The impact was transformative. By streamlining the bid process, the company avoided hiring costs and increased both their contract win rate and the average value of contracts secured, while securing profit margin on a per-job basis by intelligently mitigating the biggest risks.

This approach not only addressed immediate capacity constraints but also positioned the company for sustained growth by focusing efforts on the most lucrative opportunities. The combination of templated efficiency and data-driven prioritization redefined their bidding strategy, delivering measurable success: their conversion rate increased by 12% in the first year after implementation!

Warehouse Process Optimization

A company which processes customer orders sought to enhance profitability by improving per capita throughput rates. Traditionally, pickers retrieved items, and packers prepared them for shipping. To boost efficiency for small items, the company implemented a combined picker-packer role, expecting reduced touches and faster takt time. However, this change decreased per capita throughput and increased costs, undermining profitability.
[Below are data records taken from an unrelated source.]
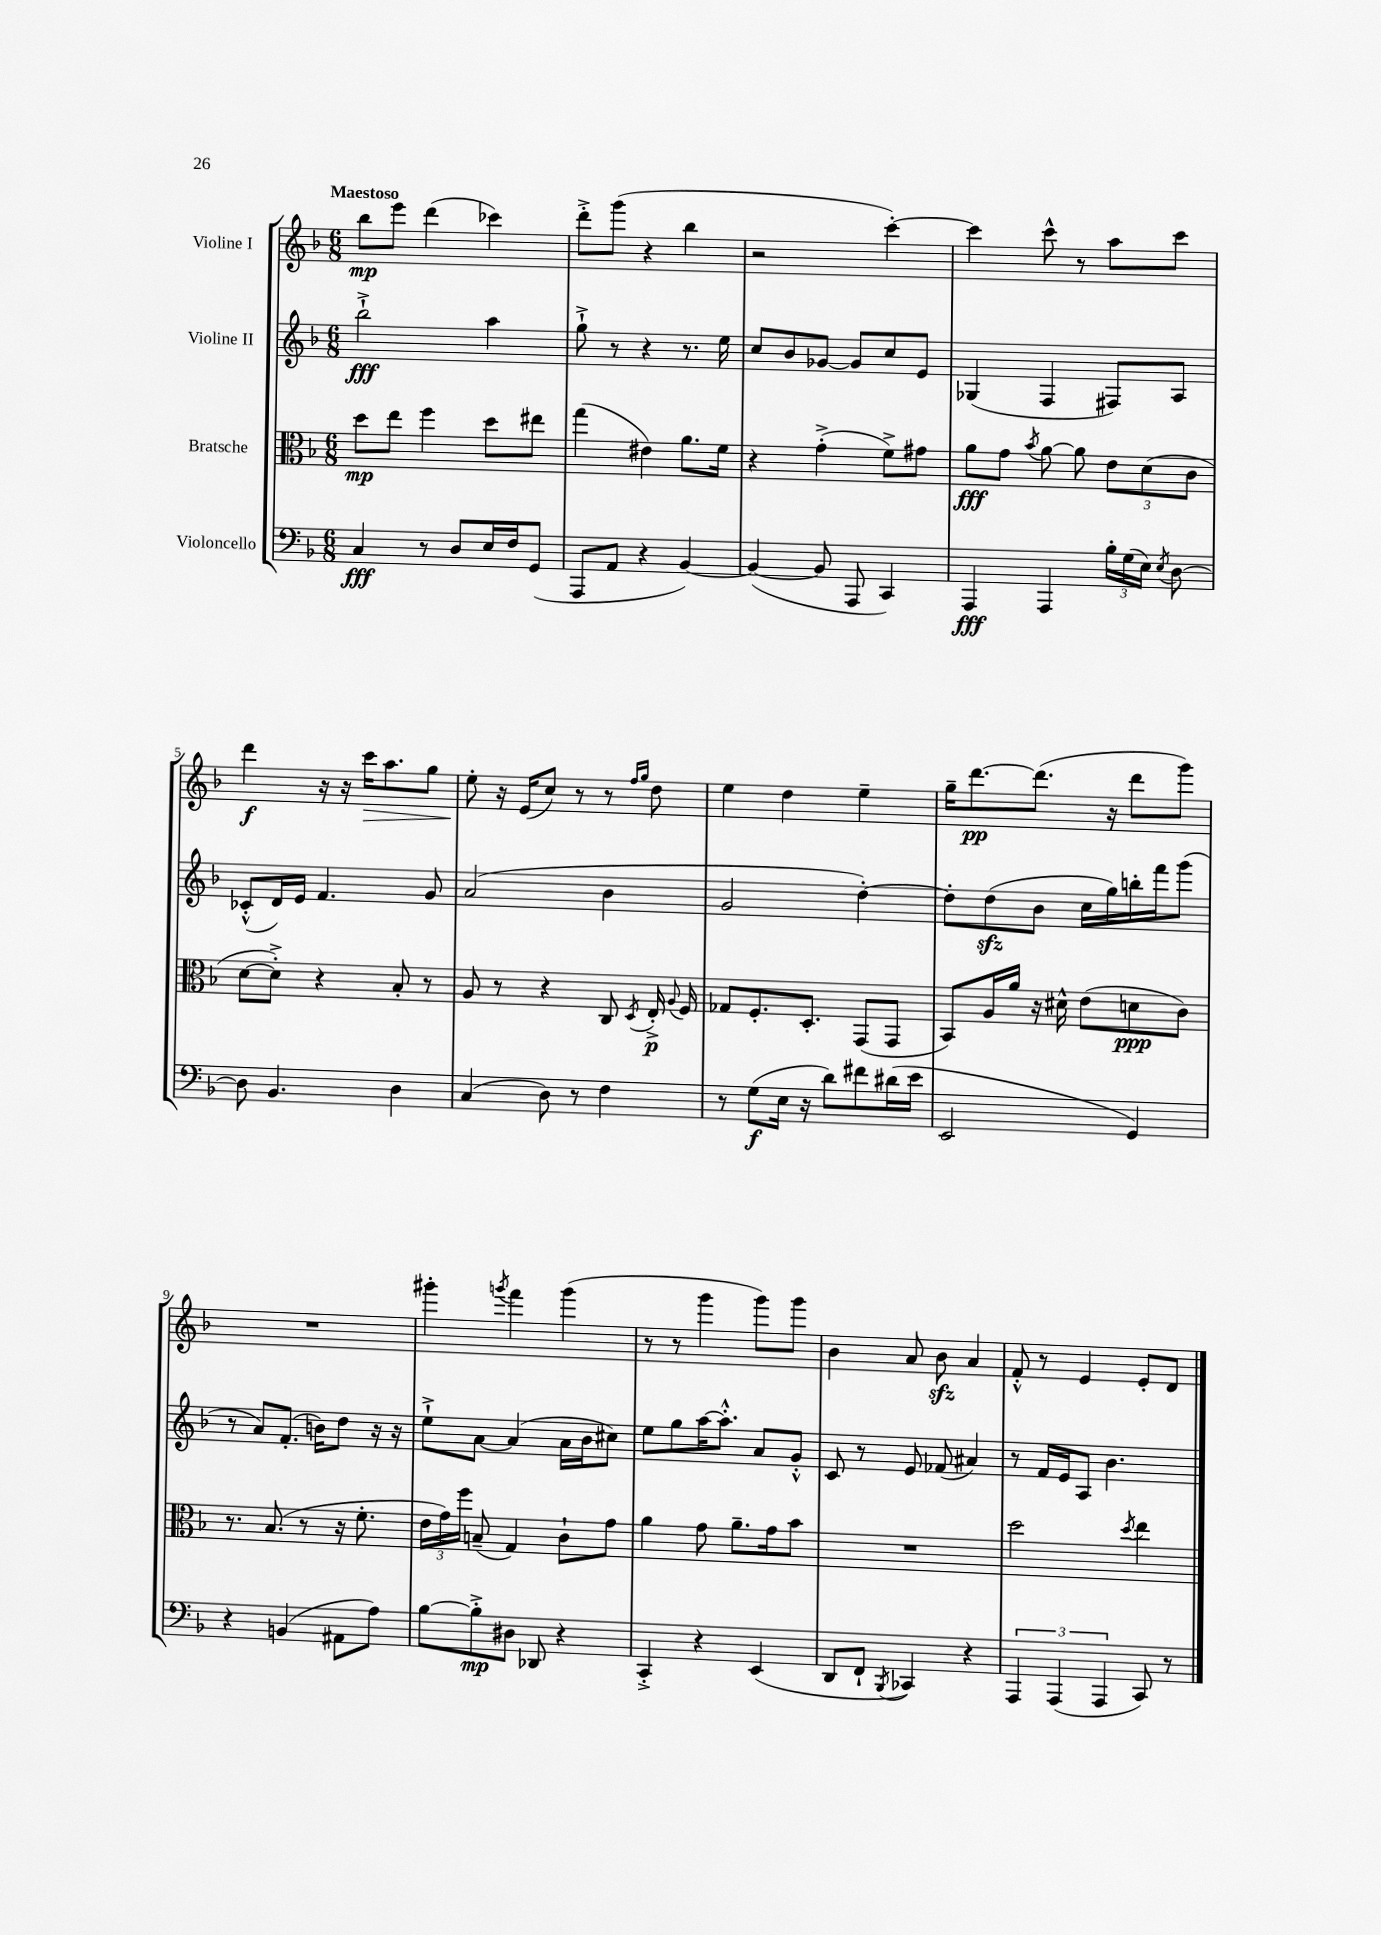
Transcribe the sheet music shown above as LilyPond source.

<<
\new StaffGroup <<
\new Staff = "s0" \with { instrumentName = "Violine I" } {
    \clef treble \key f \major \numericTimeSignature \time 6/8 \tempo "Maestoso"
    \autoBeamOff bes''8[\mp e'''8] d'''4( ces'''4) |
    d'''8[-.-> g'''8]( r4 bes''4 |
    r2 c'''4~-.) |
    c'''4 c'''8-^ r8 a''8[ c'''8] |
    d'''4\f r16 r16 c'''16[\> a''8. g''8] |
    e''8-.\! r16 e'16[( c''8]) r8 r8 \grace { f''16[ g''16] } d''8 |
    e''4 d''4 e''4-- |
    g''16[-- d'''8.~\pp d'''8.]( r16 d'''8[ g'''8]) |
    R2. |
    gis'''4-. \acciaccatura { g'''8 } f'''4 g'''4( |
    r8 r8 g'''4 g'''8[) g'''8] |
    bes'4 a'8 bes'8\sfz a'4 |
    f'8-.-^ r8 e'4 e'8[-. d'8] \bar "|." |
}
\new Staff = "s1" \with { instrumentName = "Violine II" } {
    \clef treble \key f \major \numericTimeSignature \time 6/8
    \autoBeamOff bes''2-!->\fff a''4 |
    g''8-!-> r8 r4 r8. e''16 |
    c''8[ bes'8 ges'8]~ ges'8[ c''8 e'8] |
    ges4( f4 fis8[) a8] |
    ces'8[-.-^( d'16) e'16] f'4. g'8 |
    a'2( bes'4 |
    g'2 d''4~-.) |
    d''8[-. d''8\sfz( bes'8] c''16[ g''16) b''16-. f'''16 g'''8]( |
    r8 a'8[) f'8.]-.( b'16[) d''8] r16 r16 |
    e''8[-!-> a'8]~ a'4( a'16[ bes'16 cis''8]) |
    e''8[ g''8 a''16~ a''8.]-.-^ a'8[ g'8]-.-^ |
    c'8 r8 e'8 fes'8( ais'4) |
    r8 f'16[ e'16 a8] bes'4. \bar "|." |
}
\new Staff = "s2" \with { instrumentName = "Bratsche" } {
    \clef alto \key f \major \numericTimeSignature \time 6/8
    \autoBeamOff d''8[\mp e''8] f''4 d''8[ eis''8] |
    g''4( eis'4) a'8.[ f'16] |
    r4 g'4-.->( f'8[->) gis'8] |
    a'8[\fff g'8] \acciaccatura { bes'8 } a'8~ a'8 \tuplet 3/2 { e'8[ d'8( c'8] } |
    d'8[~ d'8]-.->) r4 bes8-. r8 |
    a8 r8 r4 c8 \acciaccatura { d8 } e16-.->\p \appoggiatura { a8 } f16 |
    ges8[ f8.-. d8.]-. g,8[( g,8] |
    bes,8[) a16 a'16] r16 dis'16-^ e'8[( d'8\ppp c'8]) |
    r8. bes8.( r8 r16 f'8.-. |
    \tuplet 3/2 { e'16[ g'16) f''16] } b8--( g4) c'8[-! g'8] |
    a'4 g'8 a'8.[-- g'16 bes'8] |
    R2. |
    d''2 \acciaccatura { d''8 } e''4 \bar "|." |
}
\new Staff = "s3" \with { instrumentName = "Violoncello" } {
    \clef bass \key f \major \numericTimeSignature \time 6/8
    \autoBeamOff c4\fff r8 d8[ e16 f16 g,8]( |
    a,,8[ a,8] r4 bes,4~) |
    bes,4~( bes,8 a,,8 c,4) |
    a,,4\fff a,,4 \tuplet 3/2 { bes16[-. g16( e16]) } \acciaccatura { e8 } d8~ |
    d8 bes,4. d4 |
    c4( d8) r8 f4 |
    r8 g8[\f( e16] r16 d'8[) fis'8 dis'16( e'16] |
    e,2 g,4) |
    r4 b,4( ais,8[ a8]) |
    bes8[~ bes8-.->\mp dis8] des,8 r4 |
    c,4-.-> r4 e,4( |
    d,8[ f,8]-! \acciaccatura { bes,,8 } ces,4) r4 |
    \tuplet 3/2 { a,,4 a,,4( a,,4 } c,8) r8 \bar "|." |
}
>>
>>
The company initially planned to improve training and develop software to direct labor, assuming these would address the issue.

A series of working sessions with Five-Wise examined data and assumptions to reveal a counterintuitive problem at the root of the symptoms: combining roles created variable flow rates, disrupting throughput planning and inducing a Braess Paradox, where adding resources reduced efficiency.

To resolve this, the Company introduced parallel flow paths. Small items were routed to a dedicated path where pickers also packed, streamlining handling. Larger or complex orders followed a separate path with distinct roles, maintaining consistent throughput. This approach stabilized flow rates and optimized labor allocation without additional headcount or complex software.

The parallel flow system increased per capita throughput, directly improving profitability. By addressing the root cause of variable flow rates, the solution eliminated inefficiencies and enhanced operational predictability. This restructuring not only resolved immediate throughput challenges but also positioned the company for scalable growth, demonstrating the power of targeted process redesign to drive measurable success.